The following Sunday, we gathered for church to celebrate 6 wonderful years since we first opened NV. Just 6 days after they had come to NV, the 3 were already laughing and enjoying a celebration video that included photos of all 76 children now living in their family. I marveled as Lloyd ran past me with his new playmates towards the basketball court after church, a genuine smile of glee plastered across his face. Glancing up at the mountains as I have countless times before, I breathed in, renewed with a certainty that I am at home here.
Meanwhile astronauts still orbit, enthralled by the giant rift crossing their distant, seemingly peaceful planet, and amazed that they can see such detail from tiny windows. Safari planes crisscross the Maasai Mara, as awed tourists take in the sights of giraffe, elephants and migrating herds of wildebeest, feeling they have somehow escaped civilization for a bit to get a glimpse behind some proverbial curtain. Thousands more trickle down that winding escarpment road daily, their perspective trailing off from from the scenic until they touch down on the floor of the rift itself, some encountering scenes of stifling poverty for the first time. Others rocket along the ridge above, oblivious to what they are really passing. And beyond where the rubber meets the road, millions in towns like Maai Mahiu and Gichiengo see life through lenses chronically narrowed and dulled by the effects of desperate lack. No matter the perspective of others, this is the way things really appear at ground level when sin and suffering have an unrestrained stranglehold on life.
Yet God sits enthroned, beyond time and space, all knowing, doing as He pleases. I imagine His calm, and question whether He participates actively in, steers gently, or simply allows each stanza in the symphony of beauty and affliction playing out on tiny Earth. Does He pay particular attention to the broken towns rimming that jagged scar marking her lower hemisphere? From His divine viewpoint, I wonder if they appear like periodically brightening jewels of redemption on a necklace, reminders of His grace to save, visible during each turn of the struggling ball?
It makes my heart swell at the thought of a smile cracking open the corner of His mouth before filling His unimaginably magnificent face, as Janet’s bright and brief sparkle reached his divine eyes and then faded on January 16, 2017.
Will there come a day when the children of our children are the fathers Kenya needs, and the ripples carried forth have become a wave of unstoppable cultural change?

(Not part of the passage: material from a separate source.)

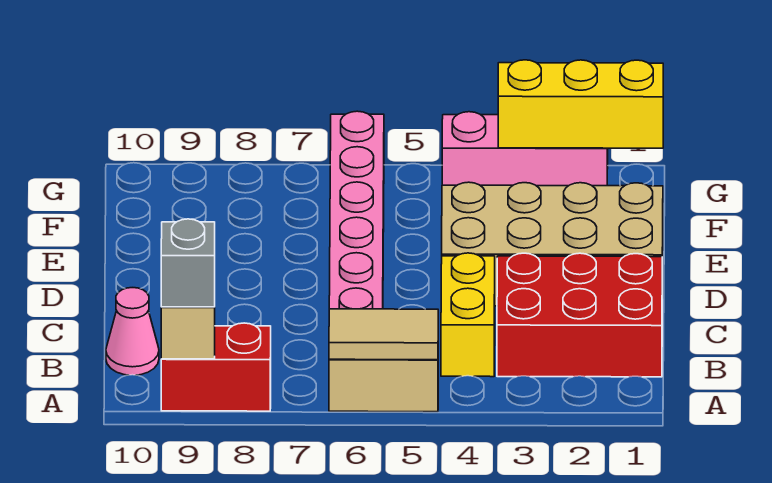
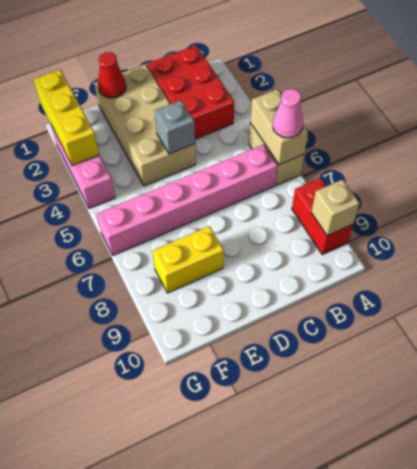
tan 1x2 tile [329,309,438,360] -> tan 1x2 brick [250,89,308,165]
grey 1x1 brick [161,219,215,307] -> grey 1x1 brick moved to [155,100,195,154]
yellow 1x2 brick [441,253,495,377] -> yellow 1x2 brick moved to [152,226,224,293]
pink 1x1 cone [106,288,159,375] -> pink 1x1 cone moved to [273,89,303,138]
none -> red 1x1 cone [98,52,126,98]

Could there really be generations of rural women who eventually live without crippling desperation and fear, able to truly choose wisely for themselves and their precious babies? Is it reasonable to imagine a decline in the number of abandoned, orphaned, hopeless, and abused children across Africa over the coming decades? I cannot say how it all turns out. I only know that I want to carry on joyfully laboring near this jewel along that ever-reminding scar, while leaving the unanswerable to Him, until the day when it is time for my sparkle to flicker out as well.